La cybersicurezza è una sfida che nessun soggetto può affrontare da solo. Il Governo è pienamente consapevole di questo e sta lavorando per favorire una collaborazione sempre più strutturata tra istituzioni, imprese e mondo della ricerca. Un esempio concreto è il progetto “Cyber Harbour” di Torino, a cui ho avuto il piacere di partecipare. È una realtà innovativa che mette insieme attori pubblici e privati per sviluppare soluzioni di sicurezza avanzata, con un approccio inclusivo e aperto. Lì ho potuto constatare come le sinergie funzionino quando ci sono visione comune e obiettivi condivisi. Le nostre in house pubbliche, come PagoPA e Sogei, sono già attori fondamentali in questo processo, soprattutto nella migrazione al cloud nazionale. Il nostro impegno è quello di rafforzare questi poli, rendendoli hub tecnologici in grado di dialogare con il mondo produttivo e accademico, per generare innovazione, capacità di risposta e sicurezza su scala nazionale ed europea.

Sul fronte dell’identità digitale, il Governo ha annunciato di puntare a un sistema unico basato sulla Carta d’Identità Elettronica (CIE). Si è parlato di un passaggio a un modello «più moderno, sicuro e riconosciuto a livello europeo». In concreto, quali saranno i principali vantaggi per i cittadini e per le Pubbliche Amministrazioni di questa transizione da SPID alla CIE in termini di sicurezza, interoperabilità e facilità d’accesso ai servizi digitali?

Il Governo ha intrapreso un percorso deciso verso l’adozione di un’unica identità digitale basata sulla Carta d’Identità Elettronica.
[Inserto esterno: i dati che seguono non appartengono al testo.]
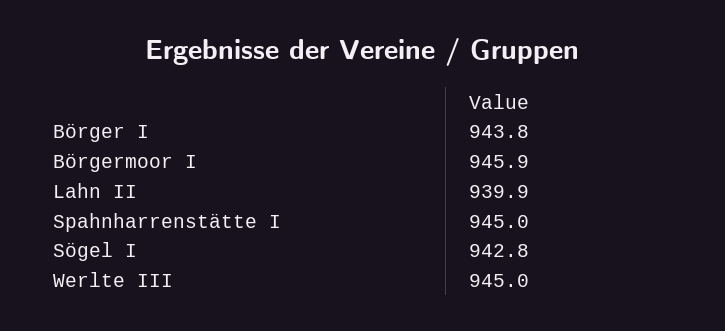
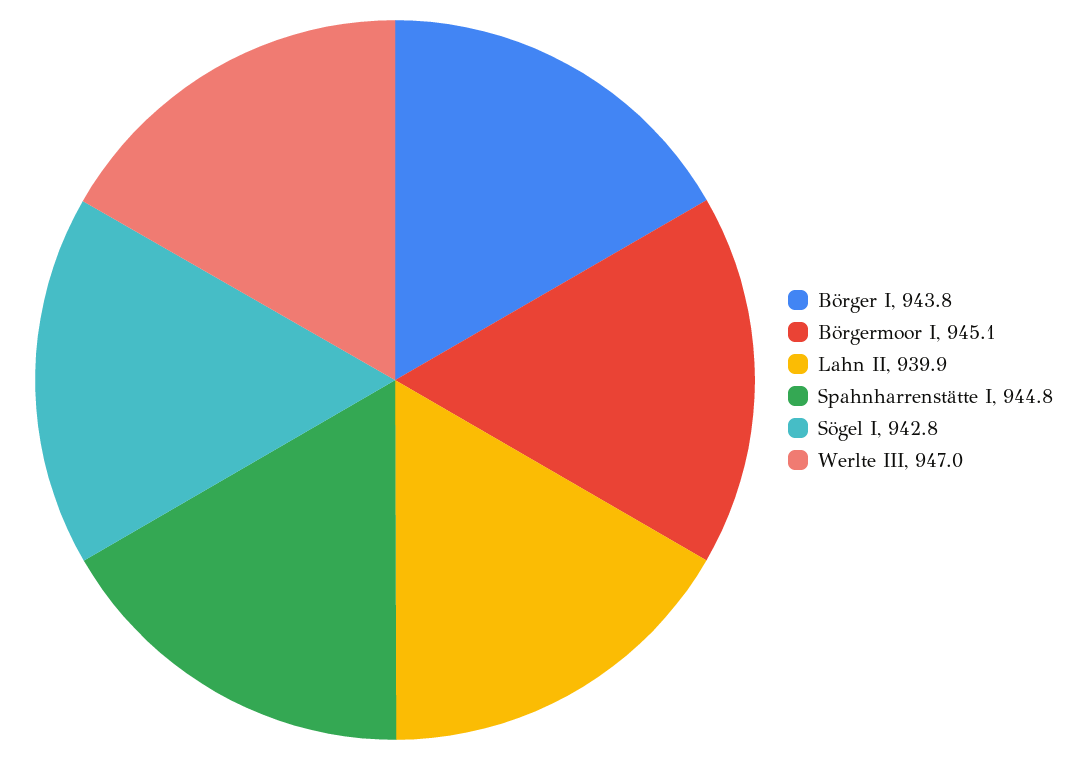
  {
    "Börger I": 943.8,
-   "Börgermoor I": 945.9,
+   "Börgermoor I": 945.1,
    "Lahn II": 939.9,
-   "Spahnharrenstätte I": 945,
+   "Spahnharrenstätte I": 944.8,
    "Sögel I": 942.8,
-   "Werlte III": 945
+   "Werlte III": 947
  }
Spid è stato uno strumento utile, ma oggi comincia a mostrare delle vulnerabilità. La CIE è gratuita, più sicura, ed è una credenziale rilasciata direttamente dallo Stato, quindi più affidabile anche in termini di garanzia pubblica. Inoltre, al contrario di Spid, coniuga l’usabilità fisica con quella digitale. L’obiettivo è semplificare l’accesso ai servizi digitali per cittadini e imprese, offrendo un’unica identità forte, interoperabile, integrabile nei nuovi sistemi europei. Per accompagnare questa transizione, il Governo ha stanziato 40 milioni di euro a supporto degli identity provider di SPID e rinnoverà le convenzioni per altri due anni. Questo passaggio rappresenta anche un’opportunità per rafforzare la fiducia dei cittadini nei confronti della digitalizzazione, evitando il rischio di disorientamento dovuto alla frammentazione degli strumenti. I cittadini stanno apprezzando CIE, lo dimostrano i dati: 51 milioni di carte emesse e le attivazioni dell’app CieID passate da 5.3 a 7.3 milioni in meno di un anno.

La digitalizzazione dell’identità è un tema di interesse strategico anche a livello europeo: l’Italia partecipa attivamente alla definizione del nuovo regolamento eIDAS e ai progetti pilota dell’UE sull’identità digitale. Quale contributo sta offrendo il nostro Paese in questi processi e in che modo il sistema basato sulla CIE si integra con gli strumenti digitali di identità promossi a livello europeo?

L’Italia è protagonista nella definizione della nuova identità digitale europea. Siamo tra i Paesi pilota del progetto EUDI Wallet, che consentirà ai cittadini di avere sul proprio dispositivo un’identità digitale completa, sicura e riconosciuta in tutta l’Unione. Il nostro contributo si concretizza attraverso l’It-Wallet, che sarà disponibile dal gennaio 2025 e che integrerà al suo interno carta d’identità, patente, tessera sanitaria e altri documenti essenziali. È uno strumento che permetterà di accedere ai servizi pubblici e privati in modo semplice e sicuro, nel pieno rispetto delle normative eIDAS. Inoltre, grazie alla piattaforma AppIO, tra le più avanzate in Europa, potremo offrire una user experience unificata, già in linea con gli standard europei. L’Italia si presenta dunque non solo come beneficiaria di queste innovazioni, ma come Paese guida nella loro implementazione. Crediamo in un’identità digitale europea interoperabile, sovrana e in grado di rafforzare la fiducia dei cittadini nella trasformazione digitale.